Quentin Tarantino and "Kill Bill" pay homage to the samurai epic, shower the audience with blood, and dilute pop culture.
8:15 AM, Oct 10, 2003 • By JONATHAN V. LAST
IT'S NOT NEWS to report that trailers are often better than the movies they advertise. Some of the best trailers in recent years--"The Phantom Menace," "Mission: Impossible 2," "Pearl Harbor," "Eyes Wide Shut"--have been for movies which can only be charitably considered middling.
Are movies getting worse, or are trailers getting better? Probably a little of both. No need to repeat the state-of-the-industry lament here, but it is worth considering whether the art of trailer-making is now entering its golden age. (If you think making a trailer isn't art, how would you have sold "Entrapment"?)
With "Kill Bill"--the fourth film by Quentin Tarantino, in case you were wondering--the problem isn't that the trailer is better than the movie (although it is), it's that the trailer is required reading for the movie: In 28 seconds it gives you more explanation about the story than the movie does in 93 minutes. The plot and exposition in "Kill Bill" is sketched in such short, hurried strokes that audiences who haven't seen the trailer might not entirely understand what they're seeing. This isn't necessarily a bad thing, but it is different. Who knows, perhaps trailer-as-prologue is the next evolution of the form. (Click here to watch the excellent trailer.)

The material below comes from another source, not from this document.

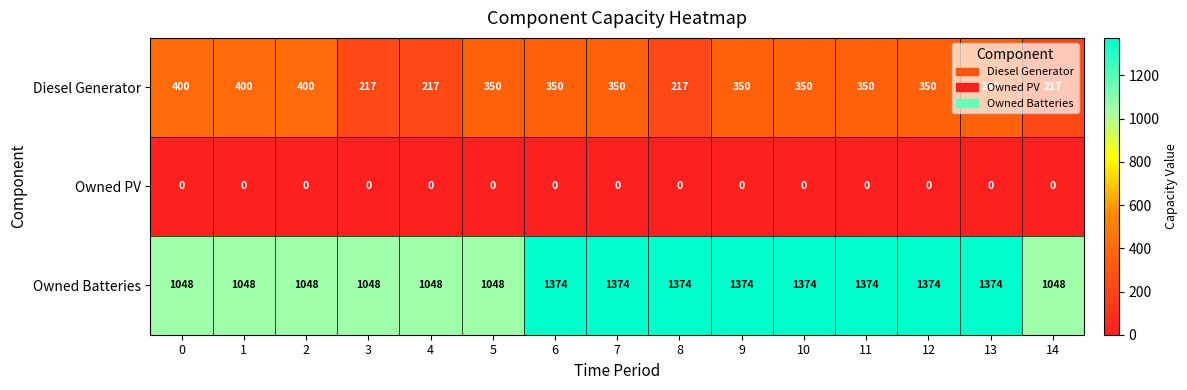

Is it true that Diesel Generator equals 173 at 6?

False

YES, IT IS surprising that Quentin Tarantino has made a movie that's short on both dialogue and story. The plot goes like this: Uma Thurman used to be a member of a gang of assassins. She met a boy, decided to get hitched, and hung up her spurs. Her old colleagues, led by her former boss, Bill, show up a the wedding, kill the groom and other assorted guests, and leave Uma for dead. After four years she comes out of a coma and vows revenge. To tell this epic tale we have "Kill Bill: Volume 1" and, coming next February, "Kill Bill: Volume 2." It was, evidently, too much to compress into one sitting.
None of which is meant dismissively. Whatever else its merits, "Kill Bill" is an entertaining genre movie and a real high point in the wuxia oeuvre. It has, however, a certain grandiosity that, while not entirely unwelcome, is so self-conscious as to be a little uncomfortable. There are moments in "Kill Bill"--when, for example he bleeps out the name of Uma Thurman's character or puts the opening credits in Japanese--that are so pretentiously stylish that it feels as though we've caught the director in flagrante with himself.
Thurman deserves some kind of medal for her work here. She does an astonishing job creating a trompe l'oeil, giving the appearance of depth where none has been written for her. Also, while Nicole Kidman's bravery was endlessly praised for wearing a prosthetic nose in "The Hours" (because it made her look, you know, less pretty, which was daring), Thurman allows herself to be trashed onscreen--bruised, abused, bloodied, and disfigured. Few actresses of her stature would ever assent to being shot so unflatteringly. Good for her.
(The really revelatory performance, however, comes from Lucy Liu, as the assassin O-Ren Ishi. Liu, normally a blandly enigmatic presence, is given to tightly-controlled, robotic performances. Here, as a semi-psychotic Yakuza, she's off-kilter and a little reckless; "Kill Bill" is much better for it.)
As much as for these performances, "Kill Bill" is likely to gain attention for its violence and gore. With good reason: "Kill Bill" is the goriest movie you're ever likely to see. It vaults past the Japanese samurai movies it takes as its inspiration. There are plucked-out eyeballs and skulls punctured with nails, disembowelings and dismemberment, and everywhere great gushing geysers of blood. Tarantino tells Newsweek that most of this "is done for a comic effect."
No doubt devotees of Eastern cinema will rush to Tarantino's defense, as will sophisticated American critics. But it's not clear from whom they're defending him. After all, people concerned with violence and sex in film have largely given up the struggle--only ethnic and racial grievance groups attack movies these days.
And what a missed opportunity for the virtue police. "Kill Bill" is a powerful example of one indisputable fact: Violence is desensitizing. After 90 minutes of death and slaughter, you'll barely bat an eyelash when one character is scalped and her pink, mushy brain glows faintly against the evening snow. Whether or not desensitization is a problem in the culture is another debate, but let there be no doubt that it is real.